## Work instructions
Edit the text of the rows below, changing every "Wishlist" to "Favorites" and leaving everything else as it is. Leave the pictures out of your answer.

## Supplied entries
=======

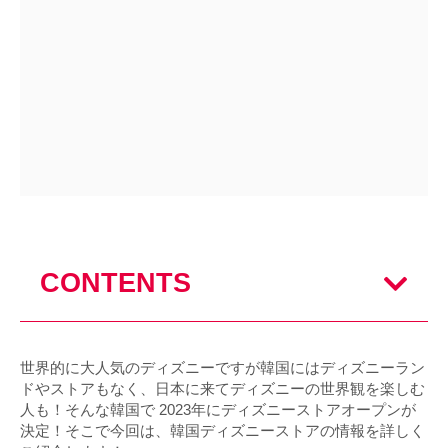
CONTENTS
世界的に大人気のディズニーですが韓国にはディズニーラン
ドやストアもなく、日本に来てディズニーの世界観を楽しむ
人も！そんな韓国で 2023年にディズニーストアオープンが
決定！そこで今回は、韓国ディズニーストアの情報を詳しく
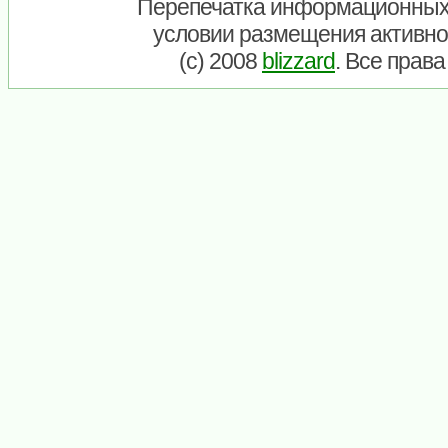
Перепечатка информационных
условии размещения активно
(c) 2008
blizzard
. Все прав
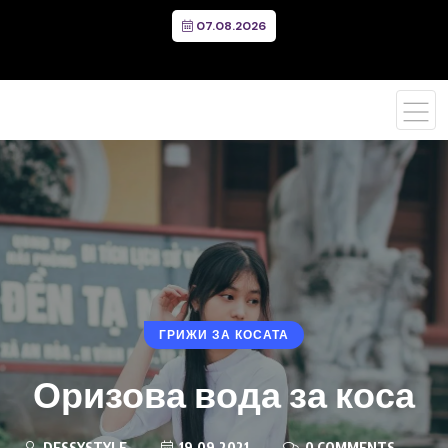
07.08.2026
ГРИЖИ ЗА КОСАТА
Оризова вода за коса
DESSYSTYLE
19.09.2021
0 COMMENTS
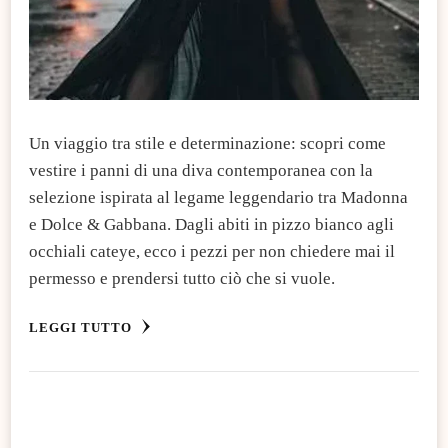
Un viaggio tra stile e determinazione: scopri come
vestire i panni di una diva contemporanea con la
selezione ispirata al legame leggendario tra Madonna
e Dolce & Gabbana. Dagli abiti in pizzo bianco agli
occhiali cateye, ecco i pezzi per non chiedere mai il
permesso e prendersi tutto ciò che si vuole.
LEGGI TUTTO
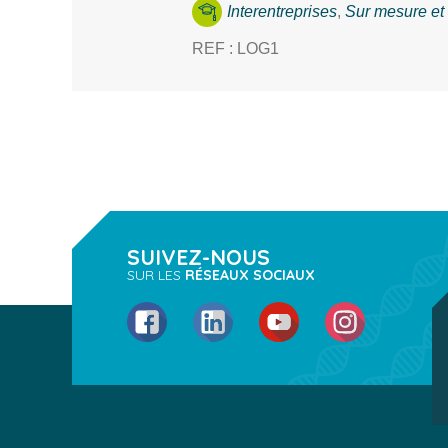
Interentreprises
,
Sur mesure et 
REF : LOG1
SUIVEZ-NOUS
SUR LES
RÉSEAUX SOCIAUX
Facebook
LinkedIn
YouTube
Instagram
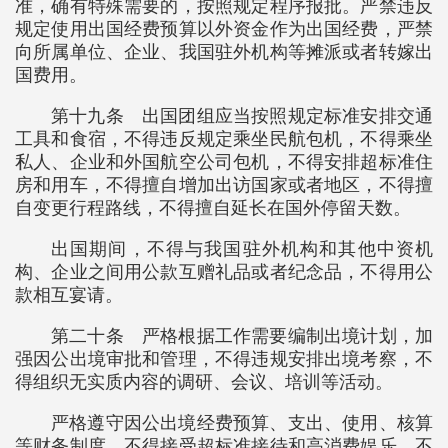
准，确有特殊需要的，按照规定程序报批。严禁违反
规定使用出国经费预算以外资金作为出国经费，严禁
向所属单位、企业、我国驻外机构等摊派或者转嫁出
国费用。
第十九条 出国团组应当按照规定标准安排交通
工具和食宿，不得违反规定乘坐民航包机，不得乘坐
私人、企业和外国航空公司包机，不得安排超标准住
房和用车，不得擅自增加出访国家或者地区，不得擅
自变更行程路线，不得擅自延长在国外停留天数。
出国期间，不得与我国驻外机构和其他中资机
构、企业之间用公款互赠礼品或者纪念品，不得用公
款相互宴请。
第二十条 严格根据工作需要编制出境计划，加
强因公出境审批和管理，不得违规安排出境考察，不
得组织无实质内容的调研、会议、培训等活动。
严格遵守因公出境经费预算、支出、使用、核算
等财务制度，不得接受超标准接待和高消费娱乐，不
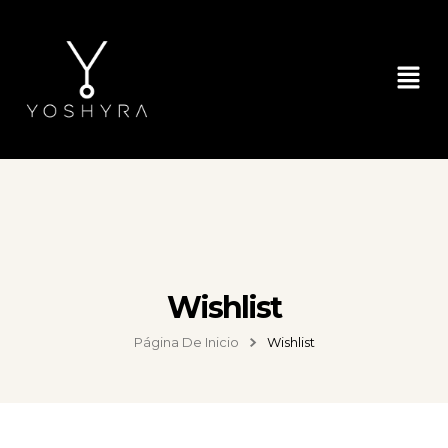
Wishlist
Página De Inicio
Wishlist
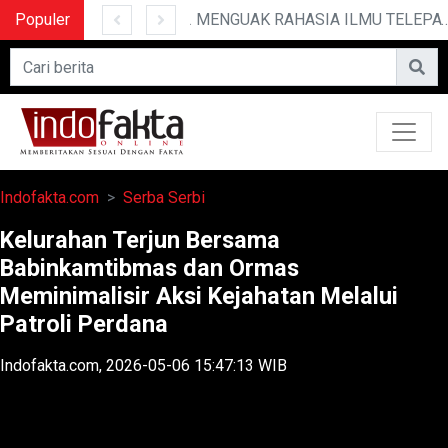
Populer
10 CERITA LUCU PENDEK YANG BIKIN NGAKAK
MENGUAK RAHASIA ILMU TELEPATI
Indofakta.com
Serba Serbi
Kelurahan Terjun Bersama
Babinkamtibmas dan Ormas
Meminimalisir Aksi Kejahatan Melalui
Patroli Perdana
Indofakta.com, 2026-05-06 15:47:13 WIB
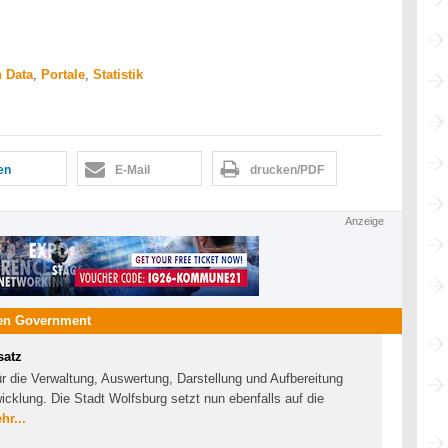
 Data
,
Portale
,
Statistik
len
E-Mail
drucken/PDF
Anzeige
en Government
satz
r die Verwaltung, Auswertung, Darstellung und Aufbereitung
cklung. Die Stadt Wolfsburg setzt nun ebenfalls auf die
hr...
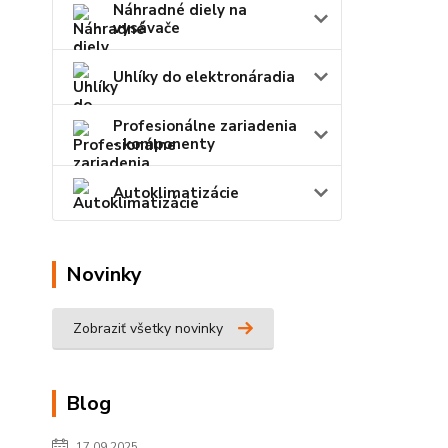
Náhradné diely na
vysávače
Uhlíky do elektronáradia
Profesionálne zariadenia
- komponenty
Autoklimatizácie
Novinky
Zobraziť všetky novinky
Blog
17.09.2025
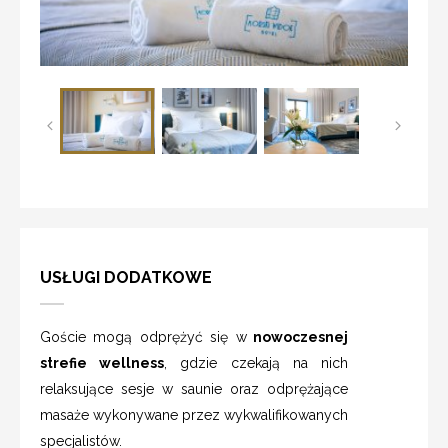
USŁUGI DODATKOWE
Goście mogą odprężyć się w
nowoczesnej
strefie wellness
, gdzie czekają na nich
relaksujące sesje w saunie oraz odprężające
masaże wykonywane przez wykwalifikowanych
specjalistów.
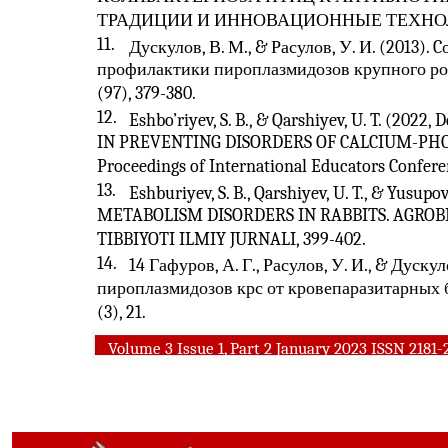
ТРАДИЦИИ И ИННОВАЦИОННЫЕ ТЕХНОЛОГ
11.
Дускулов, В. М., & Расулов, У. И. (2013)
профилактики пироплазмидозов крупного рог
(97), 379-380.
12.
Eshbo’riyev, S. B., & Qarshiyev, U. T. (20
IN PREVENTING DISORDERS OF CALCIUM-PHO
Proceedings of International Educators Conferenc
13.
Eshburiyev, S. B., Qarshiyev, U. T., & Yus
METABOLISM DISORDERS IN RABBITS. AGROB
TIBBIYOTI ILMIY JURNALI, 399-402.
14.
14 Гафуров, А. Г., Расулов, У. И., & Дуску
пироплазмидозов крс от кровепаразитарных б
(3), 21.
Volume 3 Issue 1, Part 2 January 2023 ISSN 2181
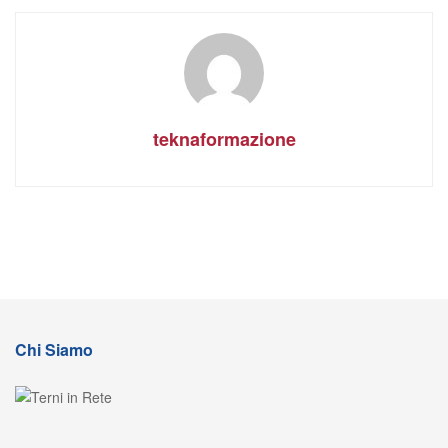
teknaformazione
Chi Siamo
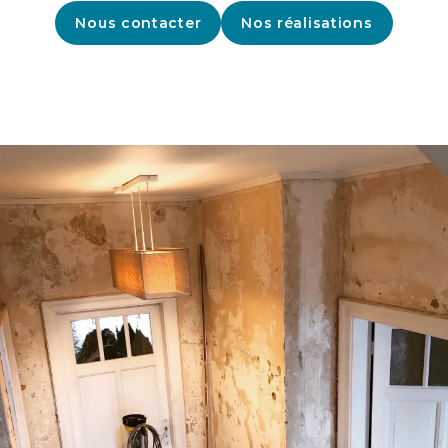
Nous contacter
Nos réalisations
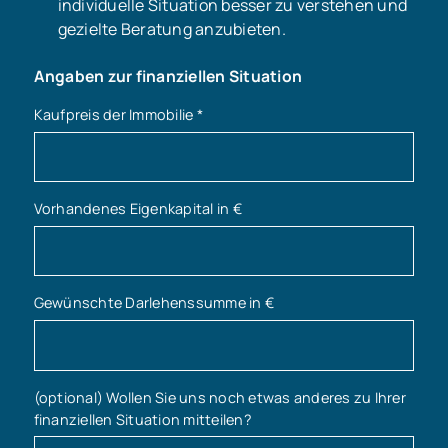
individuelle Situation besser zu verstehen und
gezielte Beratung anzubieten.
Angaben zur finanziellen Situation
Kaufpreis der Immobilie
*
Vorhandenes Eigenkapital in €
Gewünschte Darlehenssumme in €
(optional) Wollen Sie uns noch etwas anderes zu Ihrer
finanziellen Situation mitteilen?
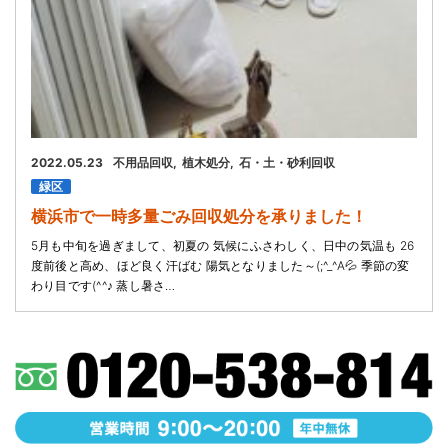
2022.05.23
不用品回収
植木処分
石・土・砂利回収
緑区
横浜市で一時多量ごみ回収処分を承りました！
5月も中旬を過ぎまして、初夏の 気候にふさわしく、日中の気温も 26
度前後と高め、ほど良く汗ばむ 陽気となりました～(;^_^A💦 季節の変
わり目です(^^♪ 蒸し暑さ…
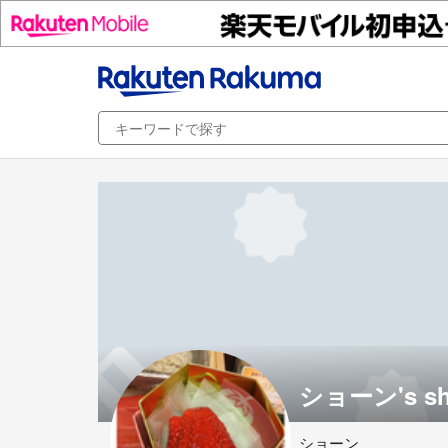
ショーン's s
ショーン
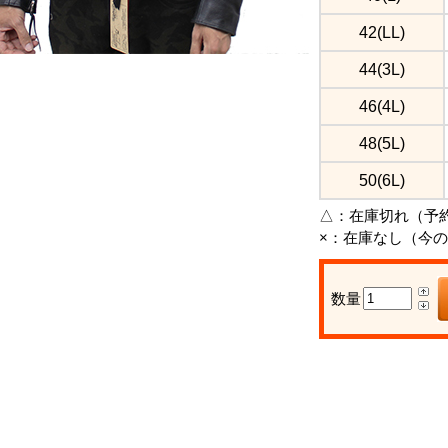
42(LL)
44(3L)
46(4L)
48(5L)
50(6L)
△：
在庫切れ（予
×：
在庫なし（今の
数量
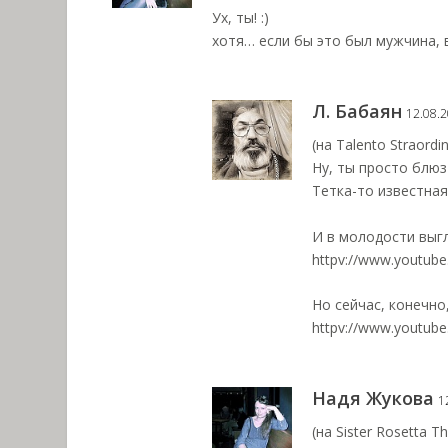
Ух, ты! :)
хотя… если бы это был мужчина, 
Л. Бабаян
12.08.2
(на Talento Straordin
Ну, ты просто блюз
Тетка-то известная 
И в молодости выг
httpv://www.youtub
Но сейчас, конечно,
httpv://www.youtub
Надя Жукова
1
(на Sister Rosetta Th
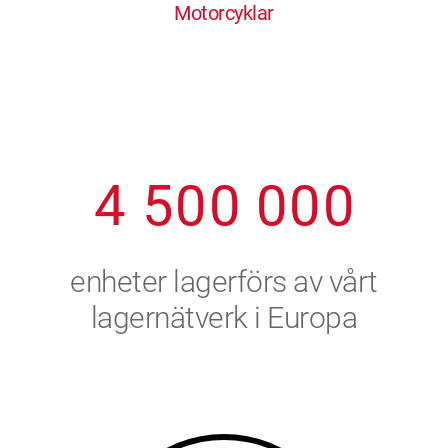
Motorcyklar
1
2
7
7
7
7
7
2
3
8
8
8
8
8
3
4
9
9
9
9
9
4
5
0
0
0
0
0
5
6
enheter lagerförs av vårt
6
7
lagernätverk i Europa
7
8
8
9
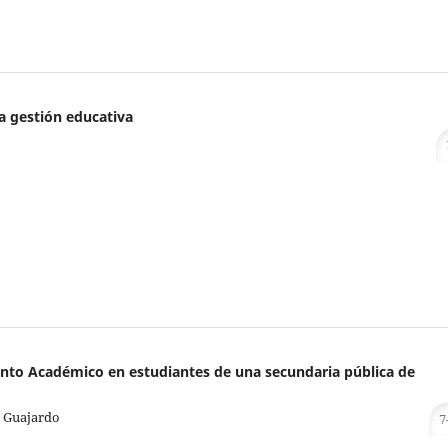
la gestión educativa
ento Académico en estudiantes de una secundaria pública de
a Guajardo
7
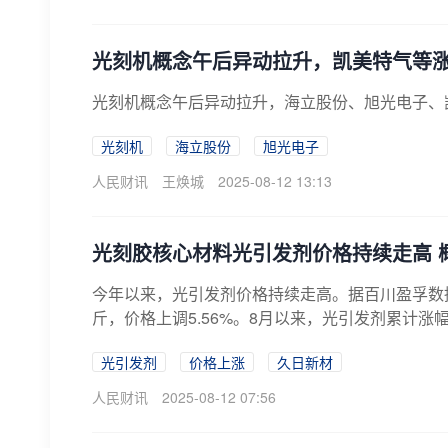
光刻机概念午后异动拉升，凯美特气等
光刻机概念午后异动拉升，海立股份、旭光电子、
光刻机
海立股份
旭光电子
人民财讯
王焕城
2025-08-12 13:13
光刻胶核心材料光引发剂价格持续走高 
今年以来，光引发剂价格持续走高。据百川盈孚数据
斤，价格上调5.56%。8月以来，光引发剂累计涨幅近
光引发剂
价格上涨
久日新材
人民财讯
2025-08-12 07:56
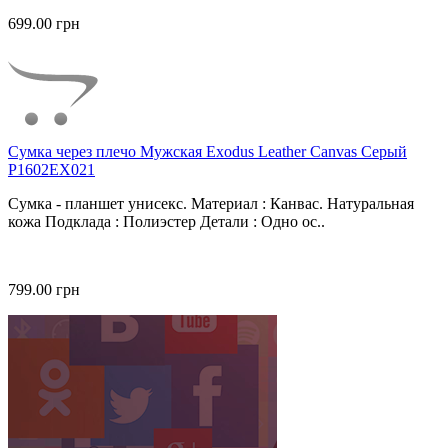
699.00 грн
Сумка через плечо Мужская Exodus Leather Canvas Серый
P1602EX021
Сумка - планшет унисекс. Материал : Канвас. Натуральная
кожа Подклада : Полиэстер Детали : Одно ос..
799.00 грн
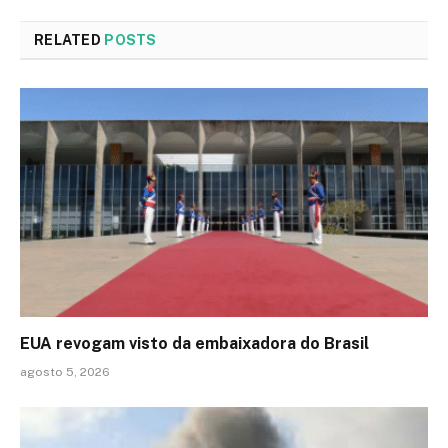
RELATED
POSTS
EUA revogam visto da embaixadora do Brasil
agosto 5, 2026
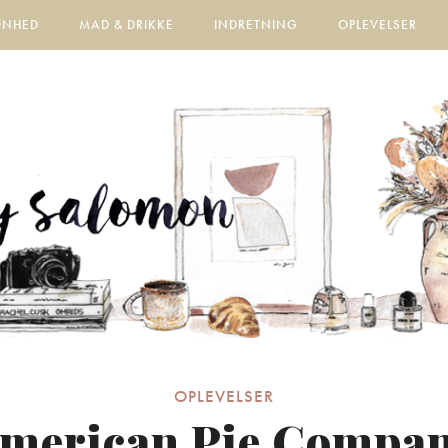
ØNHED
MAD & DRIKKE
INDRETNING
OPLEVELSER
OPLEVELSER
merican Pie Compa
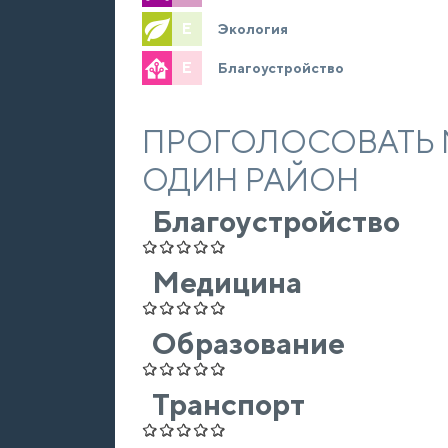
E
Экология
E
Благоустройство
ПРОГОЛОСОВАТЬ 
ОДИН РАЙОН
Благоустройство
Медицина
Образование
Транспорт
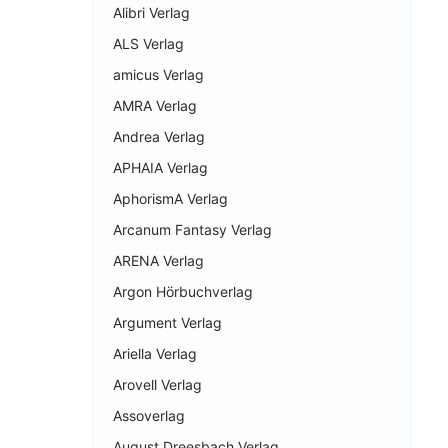
Alibri Verlag
ALS Verlag
amicus Verlag
AMRA Verlag
Andrea Verlag
APHAIA Verlag
AphorismA Verlag
Arcanum Fantasy Verlag
ARENA Verlag
Argon Hörbuchverlag
Argument Verlag
Ariella Verlag
Arovell Verlag
Assoverlag
August Dreesbach Verlag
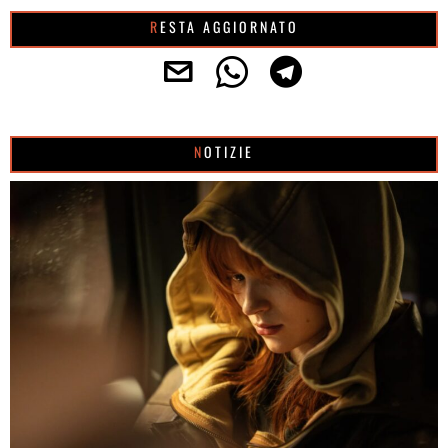
RESTA AGGIORNATO
NOTIZIE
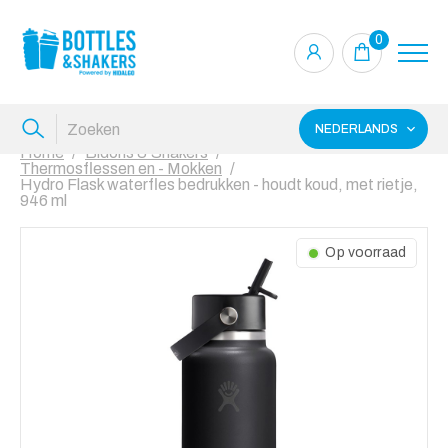
0
NEDERLANDS
Home
Bidons & Shakers
Thermosflessen en - Mokken
Hydro Flask waterfles bedrukken - houdt koud, met rietje,
946 ml
Op voorraad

=======

## Written response
CONTENTS
世界的に大人気のディズニーですが韓国にはディズニーラン
ドやストアもなく、日本に来てディズニーの世界観を楽しむ
人も！そんな韓国で 2023年にディズニーストアオープンが
決定！そこで今回は、韓国ディズニーストアの情報を詳しく
Перепечатка информационных
условии размещения активно
(c) 2008
blizzard
. Все прав
07.08.2026
ГРИЖИ ЗА КОСАТА
Оризова вода за коса
DESSYSTYLE
19.09.2021
0 COMMENTS
Un viaggio tra stile e determinazione: scopri come
vestire i panni di una diva contemporanea con la
selezione ispirata al legame leggendario tra Madonna
e Dolce & Gabbana. Dagli abiti in pizzo bianco agli
occhiali cateye, ecco i pezzi per non chiedere mai il
permesso e prendersi tutto ciò che si vuole.
LEGGI TUTTO
Interentreprises
,
Sur mesure et 
REF : LOG1
SUIVEZ-NOUS
SUR LES
RÉSEAUX SOCIAUX
Facebook
LinkedIn
YouTube
Instagram
准，确有特殊需要的，按照规定程序报批。严禁违反
规定使用出国经费预算以外资金作为出国经费，严禁
向所属单位、企业、我国驻外机构等摊派或者转嫁出
国费用。
第十九条 出国团组应当按照规定标准安排交通
工具和食宿，不得违反规定乘坐民航包机，不得乘坐
私人、企业和外国航空公司包机，不得安排超标准住
房和用车，不得擅自增加出访国家或者地区，不得擅
自变更行程路线，不得擅自延长在国外停留天数。
出国期间，不得与我国驻外机构和其他中资机
构、企业之间用公款互赠礼品或者纪念品，不得用公
款相互宴请。
第二十条 严格根据工作需要编制出境计划，加
强因公出境审批和管理，不得违规安排出境考察，不
得组织无实质内容的调研、会议、培训等活动。
严格遵守因公出境经费预算、支出、使用、核算
等财务制度，不得接受超标准接待和高消费娱乐，不
Favorites
Página De Inicio
Favorites
Populer
10 CERITA LUCU PENDEK YANG BIKIN NGAKAK
MENGUAK RAHASIA ILMU TELEPATI
Indofakta.com
Serba Serbi
Kelurahan Terjun Bersama
Babinkamtibmas dan Ormas
Meminimalisir Aksi Kejahatan Melalui
Patroli Perdana
Indofakta.com, 2026-05-06 15:47:13 WIB
 Data
,
Portale
,
Statistik
len
E-Mail
drucken/PDF
Anzeige
en Government
satz
r die Verwaltung, Auswertung, Darstellung und Aufbereitung
cklung. Die Stadt Wolfsburg setzt nun ebenfalls auf die
hr...
Náhradné diely na
vysávače
Uhlíky do elektronáradia
Profesionálne zariadenia
- komponenty
Autoklimatizácie
Novinky
Zobraziť všetky novinky
Blog
17.09.2025
USŁUGI DODATKOWE
Goście mogą odprężyć się w
nowoczesnej
strefie wellness
, gdzie czekają na nich
relaksujące sesje w saunie oraz odprężające
masaże wykonywane przez wykwalifikowanych
specjalistów.
ТРАДИЦИИ И ИННОВАЦИОННЫЕ ТЕХНОЛОГ
11.
Дускулов, В. М., & Расулов, У. И. (2013)
профилактики пироплазмидозов крупного рог
(97), 379-380.
12.
Eshbo’riyev, S. B., & Qarshiyev, U. T. (20
IN PREVENTING DISORDERS OF CALCIUM-PHO
Proceedings of International Educators Conferenc
13.
Eshburiyev, S. B., Qarshiyev, U. T., & Yus
METABOLISM DISORDERS IN RABBITS. AGROB
TIBBIYOTI ILMIY JURNALI, 399-402.
14.
14 Гафуров, А. Г., Расулов, У. И., & Дуску
пироплазмидозов крс от кровепаразитарных б
(3), 21.
Volume 3 Issue 1, Part 2 January 2023 ISSN 2181
teknaformazione
Chi Siamo
Nous contacter
Nos réalisations
individuelle Situation besser zu verstehen und
gezielte Beratung anzubieten.
Angaben zur finanziellen Situation
Kaufpreis der Immobilie
*
Vorhandenes Eigenkapital in €
Gewünschte Darlehenssumme in €
(optional) Wollen Sie uns noch etwas anderes zu Ihrer
finanziellen Situation mitteilen?
2022.05.23
不用品回収
植木処分
石・土・砂利回収
緑区
横浜市で一時多量ごみ回収処分を承りました！
5月も中旬を過ぎまして、初夏の 気候にふさわしく、日中の気温も 26
度前後と高め、ほど良く汗ばむ 陽気となりました～(;^_^A💦 季節の変
わり目です(^^♪ 蒸し暑さ…
ショーン's s
ショーン
42(LL)
44(3L)
46(4L)
48(5L)
50(6L)
△：
在庫切れ（予
×：
在庫なし（今の
数量
Ух, ты! :)
хотя… если бы это был мужчина, 
Л. Бабаян
12.08.2
(на Talento Straordin
Ну, ты просто блюз
Тетка-то известная 
И в молодости выг
httpv://www.youtub
Но сейчас, конечно,
httpv://www.youtub
Надя Жукова
1
(на Sister Rosetta Th
Motorcyklar
1
2
7
7
7
7
7
2
3
8
8
8
8
8
3
4
9
9
9
9
9
4
5
0
0
0
0
0
5
6
enheter lagerförs av vårt
6
7
lagernätverk i Europa
7
8
8
9
la gestión educativa
ento Académico en estudiantes de una secundaria pública de
a Guajardo
7
光刻机概念午后异动拉升，凯美特气等
光刻机概念午后异动拉升，海立股份、旭光电子、
光刻机
海立股份
旭光电子
人民财讯
王焕城
2025-08-12 13:13
光刻胶核心材料光引发剂价格持续走高 
今年以来，光引发剂价格持续走高。据百川盈孚数据
斤，价格上调5.56%。8月以来，光引发剂累计涨幅近
光引发剂
价格上涨
久日新材
人民财讯
2025-08-12 07:56
699.00 грн
Сумка через плечо Мужская Exodus Leather Canvas Серый
P1602EX021
Сумка - планшет унисекс. Материал : Канвас. Натуральная
кожа Подклада : Полиэстер Детали : Одно ос..
799.00 грн
RELATED
POSTS
EUA revogam visto da embaixadora do Brasil
agosto 5, 2026
ØNHED
MAD & DRIKKE
INDRETNING
OPLEVELSER
OPLEVELSER
merican Pie Compa
E
Экология
E
Благоустройство
ПРОГОЛОСОВАТЬ 
ОДИН РАЙОН
Благоустройство
Медицина
Образование
Транспорт
Alibri Verlag
ALS Verlag
amicus Verlag
AMRA Verlag
Andrea Verlag
APHAIA Verlag
AphorismA Verlag
Arcanum Fantasy Verlag
ARENA Verlag
Argon Hörbuchverlag
Argument Verlag
Ariella Verlag
Arovell Verlag
Assoverlag
August Dreesbach Verlag
RESTA AGGIORNATO
NOTIZIE
0
NEDERLANDS
Home
Bidons & Shakers
Thermosflessen en - Mokken
Hydro Flask waterfles bedrukken - houdt koud, met rietje,
946 ml
Op voorraad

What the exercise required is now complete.